[Collection entries]
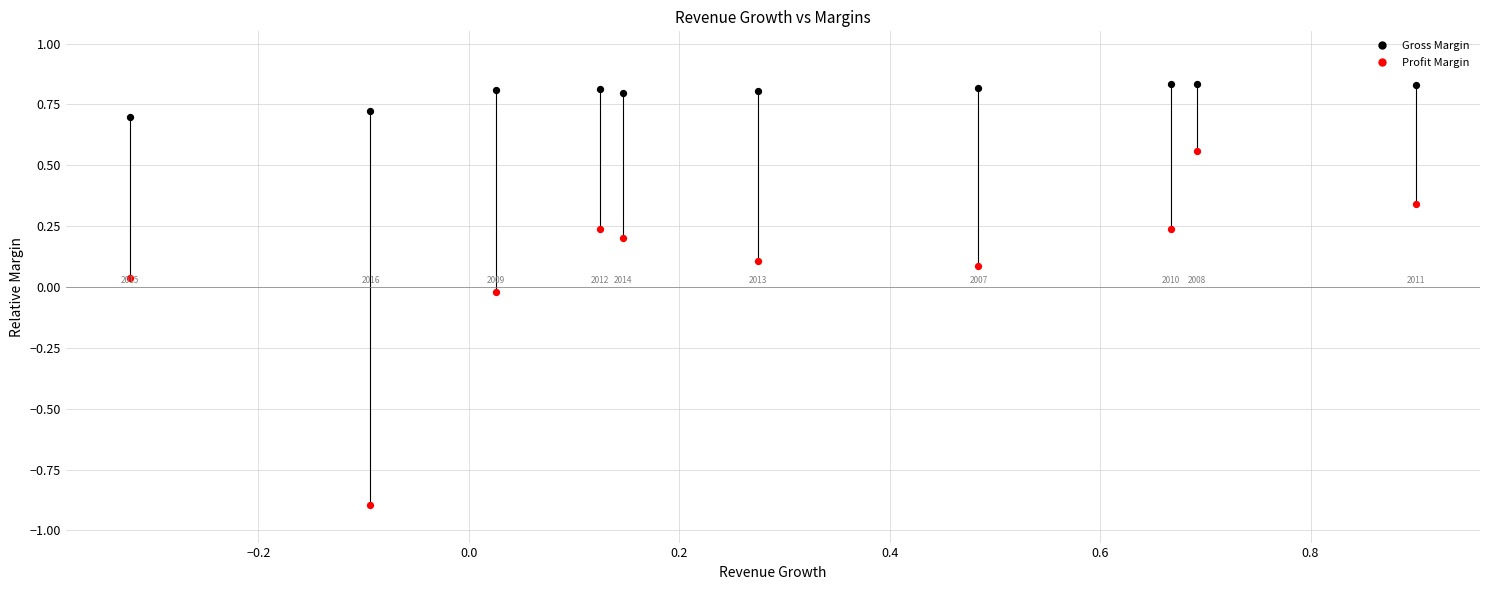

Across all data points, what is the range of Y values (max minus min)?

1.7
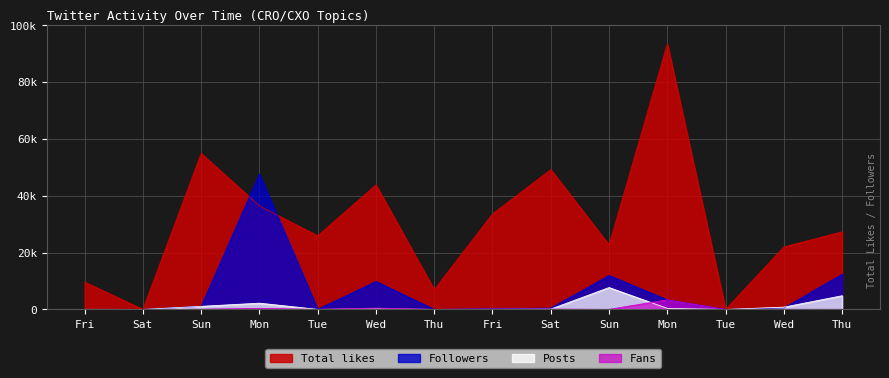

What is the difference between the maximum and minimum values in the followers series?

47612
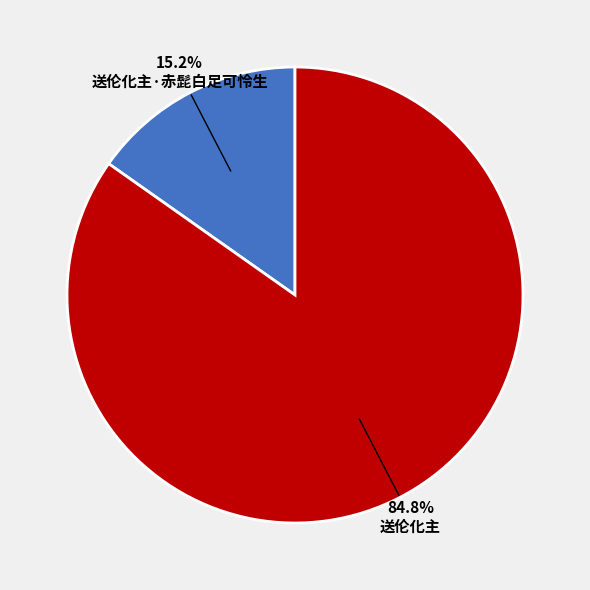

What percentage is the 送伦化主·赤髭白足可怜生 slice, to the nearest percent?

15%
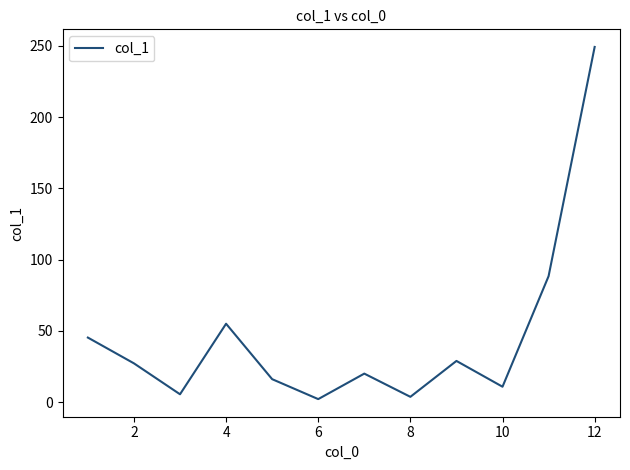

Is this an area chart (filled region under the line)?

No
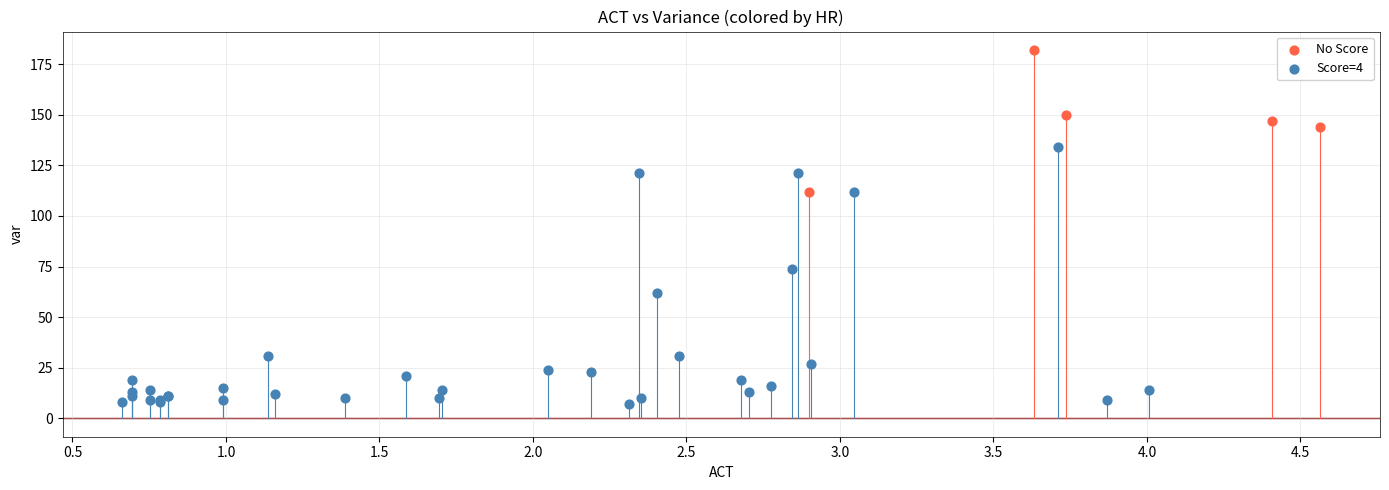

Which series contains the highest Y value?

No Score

Work required: How many lines above contain the word "series"? Reply with the number only.

Result: 2